Ligue d'Athlétisme de la Guyane
- Sport: Athletics
- Abbreviation: LAG
- Founded: January 10, 1963
- Affiliation: Fédération française d'athlétisme
- Location: Cayenne
- President: Gaëtan Tariaffe
- Vice president(s): Annie-Claude Lafontaine
- Replaced: Ligue Régionale d'Athlétisme de la Guyane

Official website
- www.athle973.com
- /

= Ligue d'Athlétisme de la Guyane =

The Ligue d'Athlétisme de la Guyane (LAG) is the governing body for the sport of athletics in French Guiana. Last president was Daniel Lapompe-Paironne. He was replaced by Gaëtan Tariaffe.

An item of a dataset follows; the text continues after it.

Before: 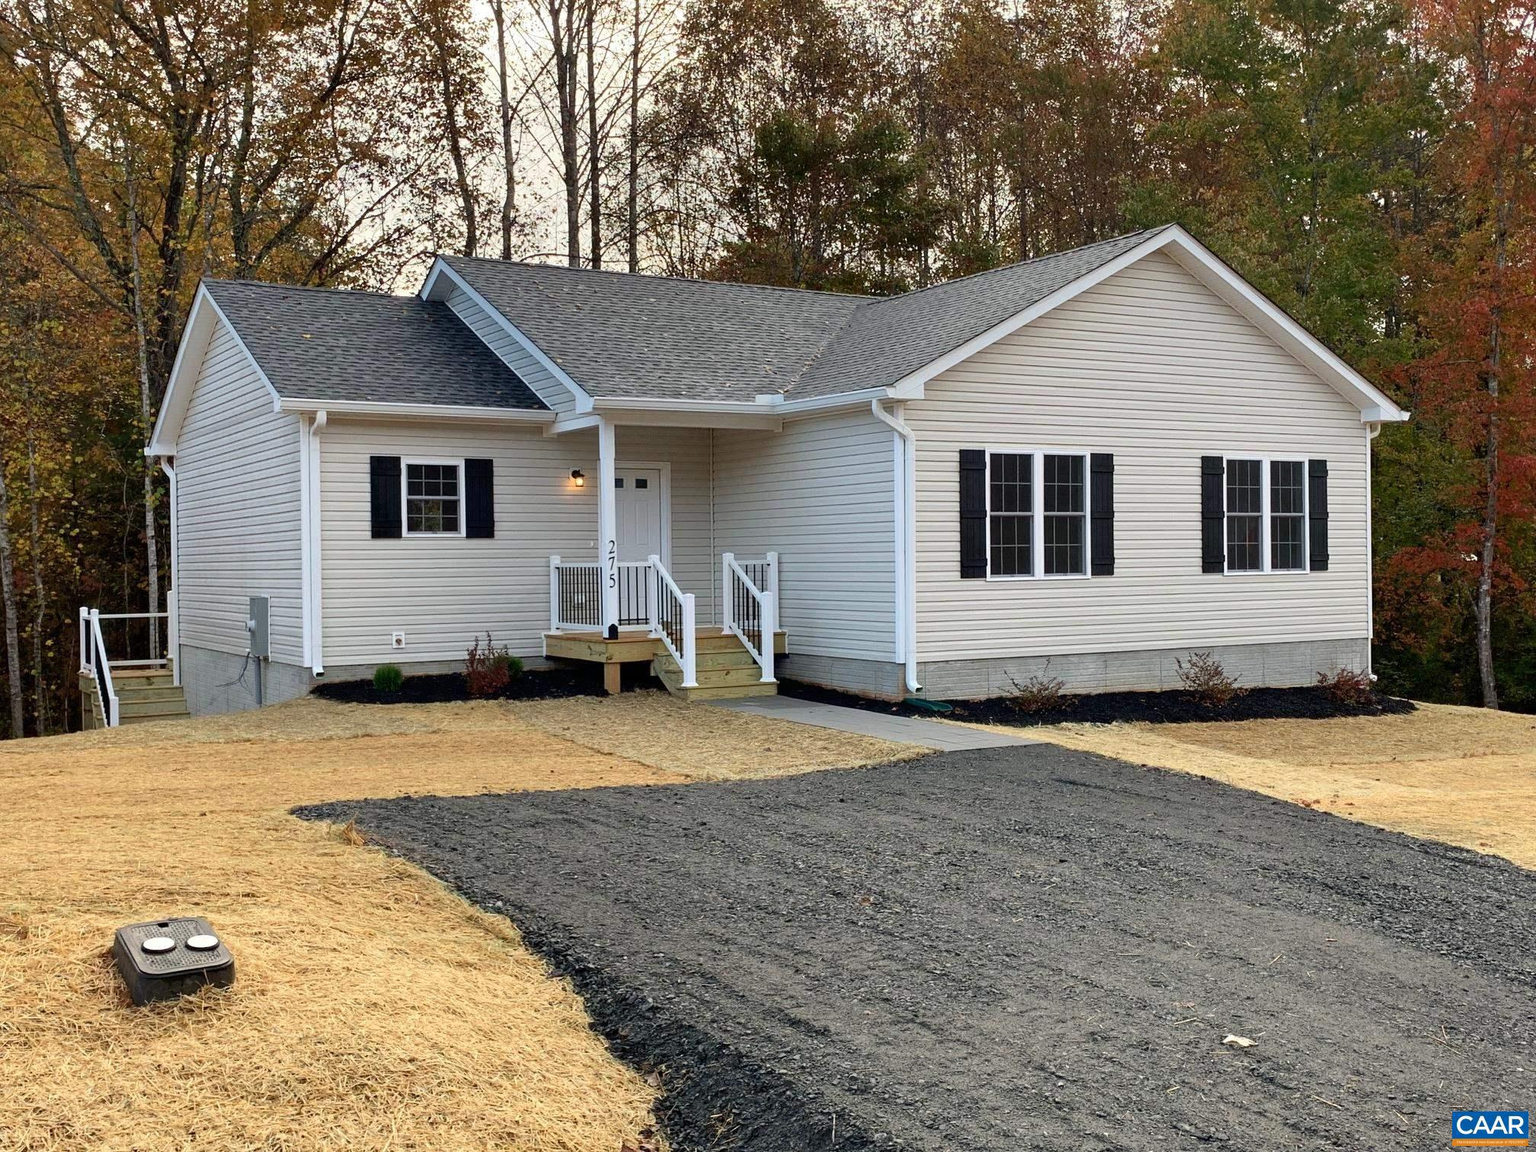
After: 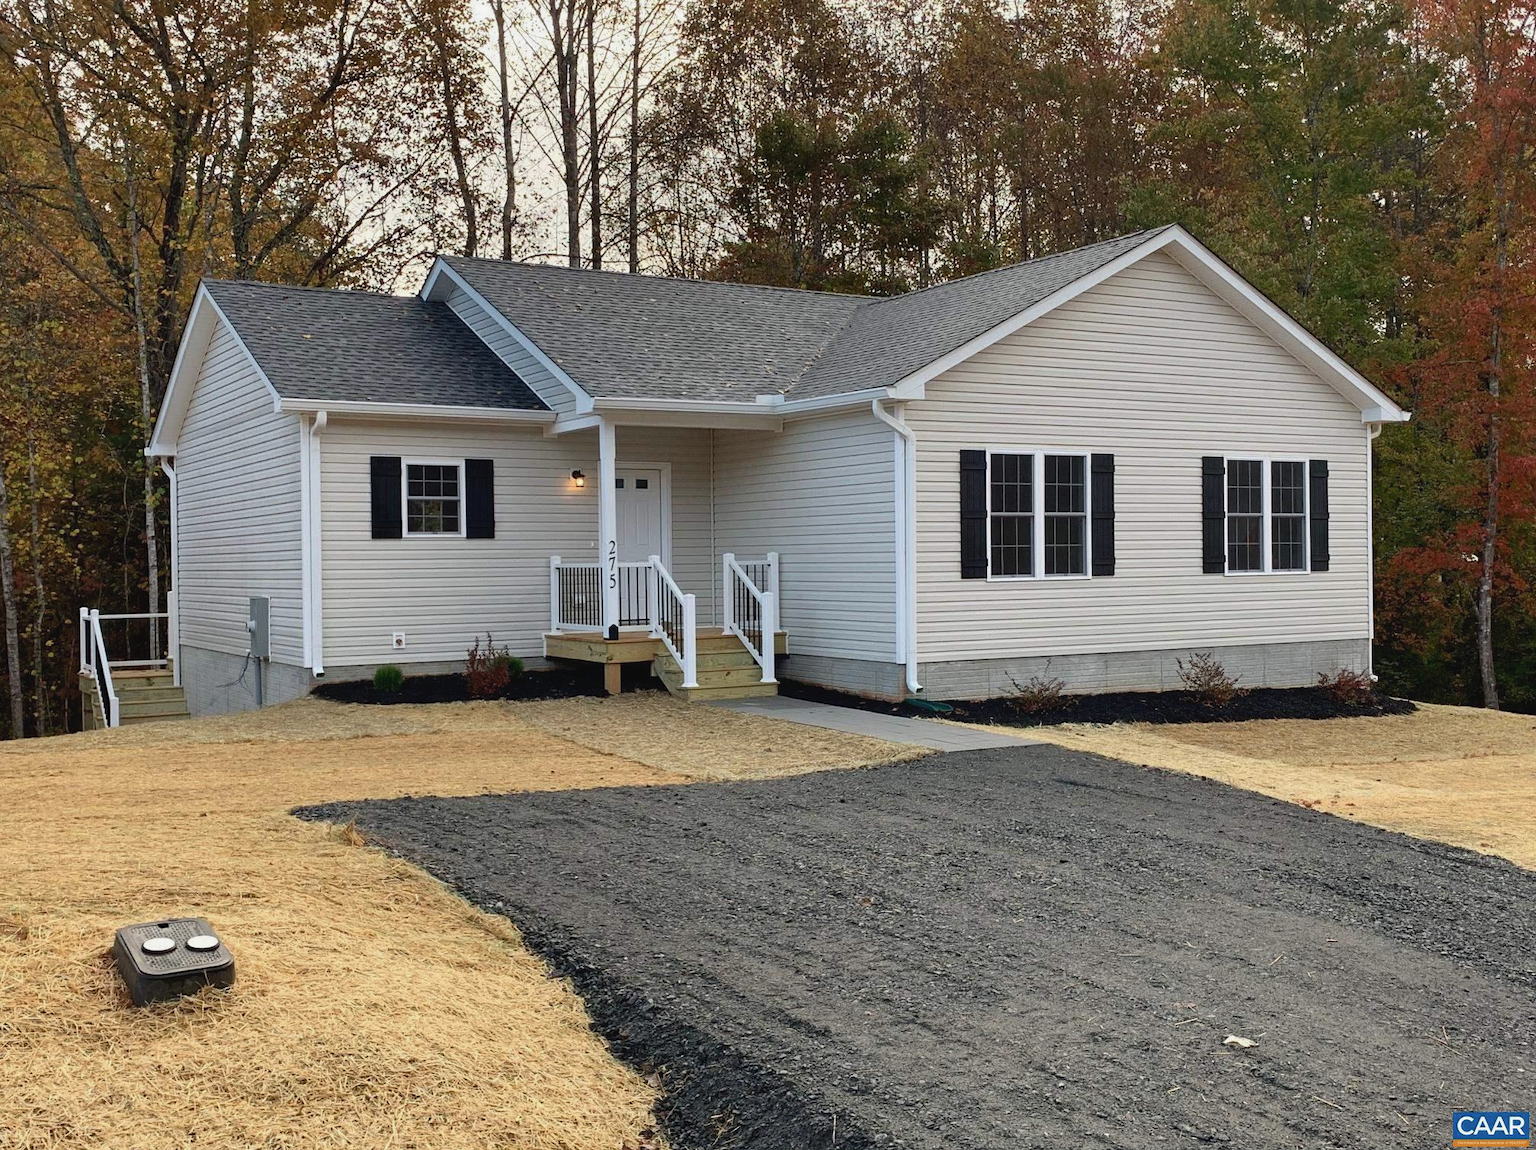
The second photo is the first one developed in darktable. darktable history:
crop: top 0.048%, bottom 0.132%
contrast brightness saturation: contrast -0.072, brightness -0.033, saturation -0.105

As LAG is part of the Fédération française d'athlétisme, athletes from French Guiana normally participate internationally for France, e.g., in European Athletics Championships as organized by the EAA. On the other hand, French Guiana as a French overseas department is part of the Caribbean. As an observer member of CACAC, French Guiana is invited to participate at the championships, and also at the CARIFTA Games.

== History ==
LAG was founded on January 10, 1963, as the Ligue Régionale d'Athlétisme de la Guyane. First president was Victor Périgny.

== Affiliations ==
- Fédération française d'athlétisme (FAA)
LAG is an observer member federation for French Guiana in the
- Central American and Caribbean Athletic Confederation (CACAC)
LAG is invited to participate at the
- CARIFTA Games

== Regional records ==
LAG maintains the French Guiana records in athletics.